Hi all :wave:, one of my customers has just start...
# ingestion
m
Hi all 👋, one of my customers has just started to import datasets into their brand new lakehouse. They'd like to prioritise their ingestion roadmap by request/popularity. The current plan is to connect data hub up to swagger hub and ingest "tables" from the API GET methods, rather than ingest the operational database schemas. Long-term we plan to kafka/stream in operational data, rather than clone the DBs each day, depending on the designed API/topic schemas rather than the ORM controlled ones, so this feels like the best place to start. The aim is to give the data community visibility of available data, without having to ingest everything first. Has anyone else done similar? I spotted a few swagger comments, but it wasn't clear that it was quite the same thing.
m
This is a great idea @mammoth-sugar-1353. Happy to brainstorm on this
m
How do you want to collate ideas?
Right now I'm not sure we need to go as far as adding an API entity, as we will be treating them as feature equivalent to a dataset.

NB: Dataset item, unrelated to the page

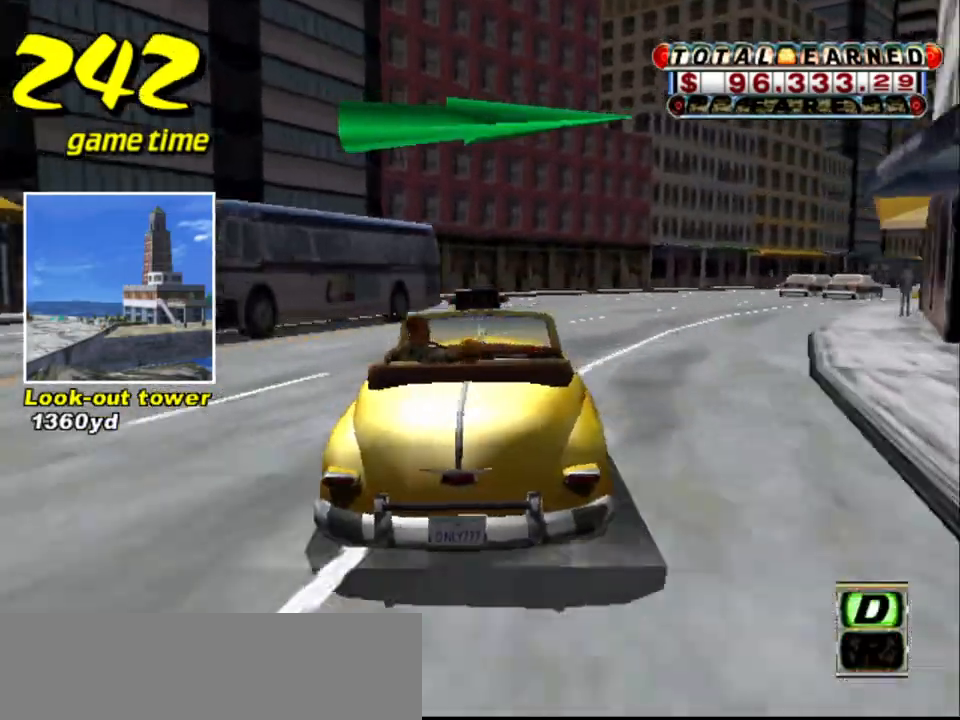
{"keys": [], "events": [[200, "right", "up"], [250, "up", "up"], [300, "a", "down"], [433, "a", "up"]]}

Regards push vs pull.. either would be possible. Some of their APIs are connected to the hub (autogenerated docs via CICD), others are manually updated (😱). I guess it could make sense to have a webhook attached to the swagger hub publish event to push the MCE, but then we'd have to provide an endpoint/app. Obviously swagger has an API to read the API docs, which has entity descriptions.. so a pull version may be simpler.
m
Right.. you could look at the open PR here (https://github.com/linkedin/datahub/pull/2706) and provide a modified PR that does what you are thinking of.
This would be a pull based ingestion to begin with